_Your assignment_. Show each line in the listing below that contains the word "Cystadenocarcinoma".

_Exercise material_.
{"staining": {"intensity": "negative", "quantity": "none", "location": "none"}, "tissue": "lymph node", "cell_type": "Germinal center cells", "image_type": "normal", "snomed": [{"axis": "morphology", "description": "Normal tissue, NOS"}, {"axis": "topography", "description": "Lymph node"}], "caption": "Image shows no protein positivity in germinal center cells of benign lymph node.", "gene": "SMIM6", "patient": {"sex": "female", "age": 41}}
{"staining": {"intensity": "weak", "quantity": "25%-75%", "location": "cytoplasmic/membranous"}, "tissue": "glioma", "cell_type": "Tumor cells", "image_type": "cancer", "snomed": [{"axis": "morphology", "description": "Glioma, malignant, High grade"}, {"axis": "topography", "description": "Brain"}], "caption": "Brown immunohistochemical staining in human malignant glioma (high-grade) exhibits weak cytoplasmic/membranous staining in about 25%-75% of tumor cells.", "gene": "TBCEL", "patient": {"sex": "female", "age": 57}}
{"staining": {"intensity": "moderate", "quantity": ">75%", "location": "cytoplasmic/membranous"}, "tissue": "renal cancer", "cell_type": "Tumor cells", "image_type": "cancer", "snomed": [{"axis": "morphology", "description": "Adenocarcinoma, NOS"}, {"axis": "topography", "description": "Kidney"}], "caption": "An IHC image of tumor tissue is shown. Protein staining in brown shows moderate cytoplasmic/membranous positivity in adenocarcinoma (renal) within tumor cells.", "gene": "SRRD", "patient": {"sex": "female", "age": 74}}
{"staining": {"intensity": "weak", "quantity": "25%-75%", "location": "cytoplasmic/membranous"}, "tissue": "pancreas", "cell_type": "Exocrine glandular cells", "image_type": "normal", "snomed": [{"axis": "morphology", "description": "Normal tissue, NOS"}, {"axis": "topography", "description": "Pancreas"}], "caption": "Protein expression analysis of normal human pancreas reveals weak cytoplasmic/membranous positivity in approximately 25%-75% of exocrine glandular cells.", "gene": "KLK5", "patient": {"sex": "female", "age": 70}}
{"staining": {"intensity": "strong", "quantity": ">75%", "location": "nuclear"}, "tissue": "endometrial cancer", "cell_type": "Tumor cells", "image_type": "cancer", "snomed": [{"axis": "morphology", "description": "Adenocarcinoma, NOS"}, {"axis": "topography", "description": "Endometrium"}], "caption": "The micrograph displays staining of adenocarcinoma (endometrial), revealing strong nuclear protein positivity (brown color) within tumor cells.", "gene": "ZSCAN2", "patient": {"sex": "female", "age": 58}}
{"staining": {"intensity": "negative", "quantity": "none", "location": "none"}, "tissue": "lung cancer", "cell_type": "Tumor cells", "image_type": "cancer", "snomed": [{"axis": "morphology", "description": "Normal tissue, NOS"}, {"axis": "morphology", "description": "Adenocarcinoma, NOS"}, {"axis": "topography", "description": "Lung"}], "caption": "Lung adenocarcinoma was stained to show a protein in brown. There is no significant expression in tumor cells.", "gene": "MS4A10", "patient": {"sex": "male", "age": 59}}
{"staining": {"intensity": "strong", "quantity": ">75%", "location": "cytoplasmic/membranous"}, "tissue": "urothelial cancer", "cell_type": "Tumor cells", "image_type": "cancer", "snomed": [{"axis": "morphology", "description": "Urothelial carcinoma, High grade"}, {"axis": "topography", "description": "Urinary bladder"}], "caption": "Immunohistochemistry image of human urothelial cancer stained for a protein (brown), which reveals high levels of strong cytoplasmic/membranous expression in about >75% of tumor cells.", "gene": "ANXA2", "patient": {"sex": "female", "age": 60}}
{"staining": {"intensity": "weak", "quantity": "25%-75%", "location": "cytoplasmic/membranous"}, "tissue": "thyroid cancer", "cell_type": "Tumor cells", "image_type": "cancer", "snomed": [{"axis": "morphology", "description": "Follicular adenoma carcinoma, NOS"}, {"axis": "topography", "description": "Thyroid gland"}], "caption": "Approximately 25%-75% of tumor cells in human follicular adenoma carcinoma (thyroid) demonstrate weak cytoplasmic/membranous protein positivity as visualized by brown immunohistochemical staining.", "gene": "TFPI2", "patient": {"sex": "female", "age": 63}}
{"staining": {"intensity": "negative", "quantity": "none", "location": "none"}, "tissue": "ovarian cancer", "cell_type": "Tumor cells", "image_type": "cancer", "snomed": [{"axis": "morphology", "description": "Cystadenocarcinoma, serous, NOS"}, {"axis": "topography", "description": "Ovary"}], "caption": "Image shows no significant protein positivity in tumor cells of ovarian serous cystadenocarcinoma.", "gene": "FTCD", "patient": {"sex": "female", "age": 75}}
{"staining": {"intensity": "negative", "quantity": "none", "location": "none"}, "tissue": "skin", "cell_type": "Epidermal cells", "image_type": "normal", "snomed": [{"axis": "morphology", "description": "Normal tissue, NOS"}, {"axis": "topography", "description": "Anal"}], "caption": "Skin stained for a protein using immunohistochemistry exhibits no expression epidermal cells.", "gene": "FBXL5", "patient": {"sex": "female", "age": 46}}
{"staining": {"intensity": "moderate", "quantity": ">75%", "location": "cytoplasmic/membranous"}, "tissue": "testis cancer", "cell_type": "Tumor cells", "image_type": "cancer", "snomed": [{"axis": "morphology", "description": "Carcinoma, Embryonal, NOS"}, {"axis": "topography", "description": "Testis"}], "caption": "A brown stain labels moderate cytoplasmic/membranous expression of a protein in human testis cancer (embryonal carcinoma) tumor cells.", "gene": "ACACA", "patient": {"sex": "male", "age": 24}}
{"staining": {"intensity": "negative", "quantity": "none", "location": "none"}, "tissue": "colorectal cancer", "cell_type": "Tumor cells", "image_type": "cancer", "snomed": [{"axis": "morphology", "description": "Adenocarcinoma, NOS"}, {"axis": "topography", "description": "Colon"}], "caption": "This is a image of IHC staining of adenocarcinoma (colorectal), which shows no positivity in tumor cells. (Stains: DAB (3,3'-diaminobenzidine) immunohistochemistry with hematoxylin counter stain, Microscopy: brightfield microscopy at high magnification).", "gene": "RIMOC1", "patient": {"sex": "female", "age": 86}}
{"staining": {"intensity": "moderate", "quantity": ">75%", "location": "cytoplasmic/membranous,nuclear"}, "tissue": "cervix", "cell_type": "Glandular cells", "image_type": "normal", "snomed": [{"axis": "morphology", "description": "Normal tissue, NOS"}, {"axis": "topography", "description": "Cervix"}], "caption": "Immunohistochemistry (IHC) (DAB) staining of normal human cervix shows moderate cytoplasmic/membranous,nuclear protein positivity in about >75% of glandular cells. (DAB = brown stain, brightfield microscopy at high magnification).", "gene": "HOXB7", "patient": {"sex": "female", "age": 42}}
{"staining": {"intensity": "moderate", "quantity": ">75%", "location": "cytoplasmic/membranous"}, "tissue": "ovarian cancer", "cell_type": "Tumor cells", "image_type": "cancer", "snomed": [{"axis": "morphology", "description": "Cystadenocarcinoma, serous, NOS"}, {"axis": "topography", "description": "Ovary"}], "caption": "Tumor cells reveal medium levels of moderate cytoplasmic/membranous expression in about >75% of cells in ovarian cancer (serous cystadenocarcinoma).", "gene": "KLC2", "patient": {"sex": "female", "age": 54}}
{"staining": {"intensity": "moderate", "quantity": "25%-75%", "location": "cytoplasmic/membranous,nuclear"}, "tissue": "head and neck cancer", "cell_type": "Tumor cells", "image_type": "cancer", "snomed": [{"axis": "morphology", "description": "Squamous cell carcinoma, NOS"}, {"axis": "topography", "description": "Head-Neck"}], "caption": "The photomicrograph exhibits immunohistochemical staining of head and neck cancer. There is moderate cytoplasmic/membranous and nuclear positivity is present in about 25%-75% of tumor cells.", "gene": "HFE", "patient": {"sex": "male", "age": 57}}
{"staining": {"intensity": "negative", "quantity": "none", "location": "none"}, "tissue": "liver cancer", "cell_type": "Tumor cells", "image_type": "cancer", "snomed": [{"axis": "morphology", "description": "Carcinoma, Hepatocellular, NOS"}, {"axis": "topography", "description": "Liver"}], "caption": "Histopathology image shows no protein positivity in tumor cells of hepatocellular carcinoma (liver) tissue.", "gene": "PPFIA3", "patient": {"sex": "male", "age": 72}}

_Result for this exercise_.
{"staining": {"intensity": "negative", "quantity": "none", "location": "none"}, "tissue": "ovarian cancer", "cell_type": "Tumor cells", "image_type": "cancer", "snomed": [{"axis": "morphology", "description": "Cystadenocarcinoma, serous, NOS"}, {"axis": "topography", "description": "Ovary"}], "caption": "Image shows no significant protein positivity in tumor cells of ovarian serous cystadenocarcinoma.", "gene": "FTCD", "patient": {"sex": "female", "age": 75}}
{"staining": {"intensity": "moderate", "quantity": ">75%", "location": "cytoplasmic/membranous"}, "tissue": "ovarian cancer", "cell_type": "Tumor cells", "image_type": "cancer", "snomed": [{"axis": "morphology", "description": "Cystadenocarcinoma, serous, NOS"}, {"axis": "topography", "description": "Ovary"}], "caption": "Tumor cells reveal medium levels of moderate cytoplasmic/membranous expression in about >75% of cells in ovarian cancer (serous cystadenocarcinoma).", "gene": "KLC2", "patient": {"sex": "female", "age": 54}}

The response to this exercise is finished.